* [To-do item]:
Write out the listing again with each "leaders" swapped for "managers" and nothing else changed, omitting the pictures.

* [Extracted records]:
━━━━━━━━
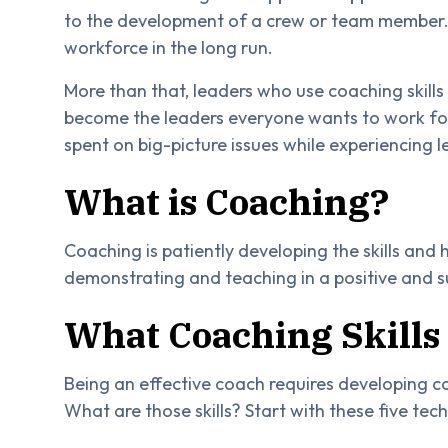
to the development of a crew or team member.
workforce in the long run.
More than that, leaders who use coaching skills e
become the leaders everyone wants to work for.
spent on big-picture issues while experiencing 
What is Coaching?
Coaching is patiently developing the skills and
demonstrating and teaching in a positive and
What Coaching Skills 
Being an effective coach requires developing co
What are those skills? Start with these five tec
━━━━━━━━
* [Written answer]:
to the development of a crew or team member.
workforce in the long run.
More than that, managers who use coaching skills e
become the managers everyone wants to work for.
spent on big-picture issues while experiencing 
What is Coaching?
Coaching is patiently developing the skills and
demonstrating and teaching in a positive and
What Coaching Skills 
Being an effective coach requires developing co
What are those skills? Start with these five tec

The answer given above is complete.